> **RAW RECORDS**
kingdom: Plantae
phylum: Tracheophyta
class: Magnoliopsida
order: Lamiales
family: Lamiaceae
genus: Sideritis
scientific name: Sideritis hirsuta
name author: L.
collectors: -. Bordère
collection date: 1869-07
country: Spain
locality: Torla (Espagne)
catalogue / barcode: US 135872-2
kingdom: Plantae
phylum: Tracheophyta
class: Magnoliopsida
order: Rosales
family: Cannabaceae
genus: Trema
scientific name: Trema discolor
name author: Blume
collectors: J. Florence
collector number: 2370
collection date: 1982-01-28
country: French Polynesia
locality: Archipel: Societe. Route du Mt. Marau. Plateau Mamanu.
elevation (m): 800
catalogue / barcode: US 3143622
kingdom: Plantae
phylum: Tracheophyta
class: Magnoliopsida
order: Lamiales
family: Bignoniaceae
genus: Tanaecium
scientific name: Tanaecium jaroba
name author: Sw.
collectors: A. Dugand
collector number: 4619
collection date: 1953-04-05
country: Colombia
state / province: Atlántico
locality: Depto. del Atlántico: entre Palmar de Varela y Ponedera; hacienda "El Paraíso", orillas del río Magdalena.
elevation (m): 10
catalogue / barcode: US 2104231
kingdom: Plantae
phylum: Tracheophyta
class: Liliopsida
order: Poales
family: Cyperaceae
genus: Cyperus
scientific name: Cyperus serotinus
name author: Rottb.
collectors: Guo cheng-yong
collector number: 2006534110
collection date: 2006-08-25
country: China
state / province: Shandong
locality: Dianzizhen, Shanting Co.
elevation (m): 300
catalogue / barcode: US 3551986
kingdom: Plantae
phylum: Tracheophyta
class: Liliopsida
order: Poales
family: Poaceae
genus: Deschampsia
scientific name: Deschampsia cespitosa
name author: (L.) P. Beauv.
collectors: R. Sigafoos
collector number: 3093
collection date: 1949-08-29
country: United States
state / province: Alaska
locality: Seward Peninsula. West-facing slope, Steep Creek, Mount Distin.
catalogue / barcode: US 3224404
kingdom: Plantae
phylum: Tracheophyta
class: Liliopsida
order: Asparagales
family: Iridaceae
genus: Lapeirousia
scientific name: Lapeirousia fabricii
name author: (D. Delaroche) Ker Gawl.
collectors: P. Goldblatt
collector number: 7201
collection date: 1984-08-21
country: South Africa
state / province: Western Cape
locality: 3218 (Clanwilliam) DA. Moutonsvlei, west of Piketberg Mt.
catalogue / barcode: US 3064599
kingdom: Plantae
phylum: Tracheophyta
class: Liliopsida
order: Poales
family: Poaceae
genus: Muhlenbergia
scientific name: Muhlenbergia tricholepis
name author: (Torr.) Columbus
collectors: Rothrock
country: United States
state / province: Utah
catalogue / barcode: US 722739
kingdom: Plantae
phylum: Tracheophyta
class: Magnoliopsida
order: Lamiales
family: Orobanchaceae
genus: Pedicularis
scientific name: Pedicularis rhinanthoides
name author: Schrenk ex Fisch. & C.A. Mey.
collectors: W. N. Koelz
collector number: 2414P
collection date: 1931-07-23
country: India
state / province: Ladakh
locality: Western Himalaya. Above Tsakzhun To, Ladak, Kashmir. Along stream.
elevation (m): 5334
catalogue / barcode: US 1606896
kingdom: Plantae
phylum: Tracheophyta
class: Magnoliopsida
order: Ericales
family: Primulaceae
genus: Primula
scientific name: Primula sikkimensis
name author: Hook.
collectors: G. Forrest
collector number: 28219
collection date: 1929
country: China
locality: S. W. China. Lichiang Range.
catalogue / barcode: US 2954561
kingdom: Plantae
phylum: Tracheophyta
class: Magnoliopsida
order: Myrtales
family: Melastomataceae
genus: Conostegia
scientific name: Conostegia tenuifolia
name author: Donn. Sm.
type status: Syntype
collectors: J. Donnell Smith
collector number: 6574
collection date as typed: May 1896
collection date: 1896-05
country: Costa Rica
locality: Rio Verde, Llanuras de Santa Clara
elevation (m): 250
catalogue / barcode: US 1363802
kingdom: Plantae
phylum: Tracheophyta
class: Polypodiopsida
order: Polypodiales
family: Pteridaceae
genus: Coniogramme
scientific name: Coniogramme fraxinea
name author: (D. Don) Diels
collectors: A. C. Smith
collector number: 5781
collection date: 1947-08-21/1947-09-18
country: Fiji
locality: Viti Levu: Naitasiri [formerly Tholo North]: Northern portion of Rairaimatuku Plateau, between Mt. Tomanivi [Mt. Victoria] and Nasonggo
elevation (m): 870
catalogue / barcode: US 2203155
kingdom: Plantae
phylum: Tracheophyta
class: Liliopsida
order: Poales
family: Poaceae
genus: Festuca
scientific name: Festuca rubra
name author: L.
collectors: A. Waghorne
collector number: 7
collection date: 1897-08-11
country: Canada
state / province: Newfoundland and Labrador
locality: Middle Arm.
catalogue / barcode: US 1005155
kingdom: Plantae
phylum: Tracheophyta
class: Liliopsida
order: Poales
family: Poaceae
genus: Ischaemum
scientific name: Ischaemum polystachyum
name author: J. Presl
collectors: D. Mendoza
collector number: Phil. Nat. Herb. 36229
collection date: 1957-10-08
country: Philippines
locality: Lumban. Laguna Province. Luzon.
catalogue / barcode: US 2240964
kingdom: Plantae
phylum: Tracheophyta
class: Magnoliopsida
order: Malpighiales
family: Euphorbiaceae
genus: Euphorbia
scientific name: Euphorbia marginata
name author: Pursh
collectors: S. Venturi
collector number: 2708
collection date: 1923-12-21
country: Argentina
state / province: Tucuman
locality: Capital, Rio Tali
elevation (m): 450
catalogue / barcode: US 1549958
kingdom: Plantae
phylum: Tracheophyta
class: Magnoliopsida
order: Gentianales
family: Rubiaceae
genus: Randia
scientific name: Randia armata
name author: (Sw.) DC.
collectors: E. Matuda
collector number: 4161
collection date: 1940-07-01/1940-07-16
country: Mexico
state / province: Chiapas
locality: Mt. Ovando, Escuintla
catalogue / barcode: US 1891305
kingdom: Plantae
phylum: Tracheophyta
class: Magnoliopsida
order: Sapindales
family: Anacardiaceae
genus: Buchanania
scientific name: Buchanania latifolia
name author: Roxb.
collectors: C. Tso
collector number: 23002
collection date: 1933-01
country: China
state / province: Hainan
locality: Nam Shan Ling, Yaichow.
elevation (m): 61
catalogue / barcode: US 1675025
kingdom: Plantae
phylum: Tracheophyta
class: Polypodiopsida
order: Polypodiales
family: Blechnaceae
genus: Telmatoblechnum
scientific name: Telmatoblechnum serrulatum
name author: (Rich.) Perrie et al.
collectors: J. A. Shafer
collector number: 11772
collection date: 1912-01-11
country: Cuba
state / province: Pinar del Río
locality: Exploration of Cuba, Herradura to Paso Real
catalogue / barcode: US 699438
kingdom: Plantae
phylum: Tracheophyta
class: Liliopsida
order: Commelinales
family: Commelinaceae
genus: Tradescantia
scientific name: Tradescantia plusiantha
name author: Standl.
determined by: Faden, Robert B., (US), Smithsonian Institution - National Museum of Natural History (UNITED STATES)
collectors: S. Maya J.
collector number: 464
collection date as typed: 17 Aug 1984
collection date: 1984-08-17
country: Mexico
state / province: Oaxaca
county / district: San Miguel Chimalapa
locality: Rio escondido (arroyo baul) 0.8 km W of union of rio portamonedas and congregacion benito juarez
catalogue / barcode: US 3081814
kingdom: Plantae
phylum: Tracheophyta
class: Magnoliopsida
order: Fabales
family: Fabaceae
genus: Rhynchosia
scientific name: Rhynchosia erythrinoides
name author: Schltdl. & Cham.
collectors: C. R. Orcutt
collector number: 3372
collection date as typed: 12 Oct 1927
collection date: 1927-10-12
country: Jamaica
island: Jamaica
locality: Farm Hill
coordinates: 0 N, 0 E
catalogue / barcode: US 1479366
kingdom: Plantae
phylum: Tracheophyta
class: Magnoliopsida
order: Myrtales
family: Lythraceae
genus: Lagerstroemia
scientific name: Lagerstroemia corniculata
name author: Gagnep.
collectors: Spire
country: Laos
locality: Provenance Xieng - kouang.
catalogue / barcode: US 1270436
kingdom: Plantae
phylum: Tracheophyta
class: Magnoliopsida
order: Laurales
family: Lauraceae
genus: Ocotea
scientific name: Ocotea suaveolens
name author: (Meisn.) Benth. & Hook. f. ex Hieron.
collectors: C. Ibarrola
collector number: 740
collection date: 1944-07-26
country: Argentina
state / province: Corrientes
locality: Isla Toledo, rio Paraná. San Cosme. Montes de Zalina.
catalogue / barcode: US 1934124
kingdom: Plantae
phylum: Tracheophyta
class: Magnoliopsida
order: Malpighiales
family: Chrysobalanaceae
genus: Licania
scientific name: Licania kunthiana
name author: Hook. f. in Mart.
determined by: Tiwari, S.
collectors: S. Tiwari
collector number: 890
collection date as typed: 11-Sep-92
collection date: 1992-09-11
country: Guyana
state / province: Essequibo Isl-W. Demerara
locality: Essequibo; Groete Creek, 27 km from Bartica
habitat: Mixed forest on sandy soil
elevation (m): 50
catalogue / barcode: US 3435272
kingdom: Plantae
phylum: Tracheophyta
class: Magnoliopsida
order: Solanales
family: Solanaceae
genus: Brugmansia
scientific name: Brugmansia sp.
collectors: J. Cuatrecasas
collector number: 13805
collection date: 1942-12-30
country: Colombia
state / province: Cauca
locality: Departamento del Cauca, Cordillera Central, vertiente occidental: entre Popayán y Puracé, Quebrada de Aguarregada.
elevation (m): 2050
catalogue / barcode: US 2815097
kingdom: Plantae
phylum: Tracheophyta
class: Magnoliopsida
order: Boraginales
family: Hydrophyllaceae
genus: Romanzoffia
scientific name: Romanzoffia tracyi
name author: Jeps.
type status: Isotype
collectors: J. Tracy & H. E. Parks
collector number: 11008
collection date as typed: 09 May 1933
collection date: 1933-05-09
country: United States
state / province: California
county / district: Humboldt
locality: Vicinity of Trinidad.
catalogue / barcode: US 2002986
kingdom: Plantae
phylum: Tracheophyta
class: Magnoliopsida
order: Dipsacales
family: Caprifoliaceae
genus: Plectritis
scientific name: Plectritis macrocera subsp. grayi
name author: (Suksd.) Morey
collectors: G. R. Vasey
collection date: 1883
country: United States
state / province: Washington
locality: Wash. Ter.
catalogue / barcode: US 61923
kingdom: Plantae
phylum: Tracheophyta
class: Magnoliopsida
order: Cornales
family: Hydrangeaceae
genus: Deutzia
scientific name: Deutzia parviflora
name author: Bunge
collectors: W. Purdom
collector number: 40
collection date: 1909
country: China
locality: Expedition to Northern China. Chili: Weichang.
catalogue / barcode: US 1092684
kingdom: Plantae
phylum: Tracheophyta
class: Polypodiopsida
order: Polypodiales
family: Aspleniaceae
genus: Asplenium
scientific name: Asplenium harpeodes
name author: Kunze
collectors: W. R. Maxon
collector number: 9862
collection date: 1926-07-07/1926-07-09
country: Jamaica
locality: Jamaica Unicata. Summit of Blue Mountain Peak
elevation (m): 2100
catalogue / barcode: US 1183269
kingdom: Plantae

> **WHAT THE TASK REQUIRES**
Can you put everything from the line containing "country: Spain" down to the line containing "collection date: 1982-01-28" in the data above, both of those lines included, into a JSON list of strings with one string per line and blank lines left out?

> **WRITTEN ANSWER**
[
  "country: Spain",
  "locality: Torla (Espagne)",
  "catalogue / barcode: US 135872-2",
  "kingdom: Plantae",
  "phylum: Tracheophyta",
  "class: Magnoliopsida",
  "order: Rosales",
  "family: Cannabaceae",
  "genus: Trema",
  "scientific name: Trema discolor",
  "name author: Blume",
  "collectors: J. Florence",
  "collector number: 2370",
  "collection date: 1982-01-28"
]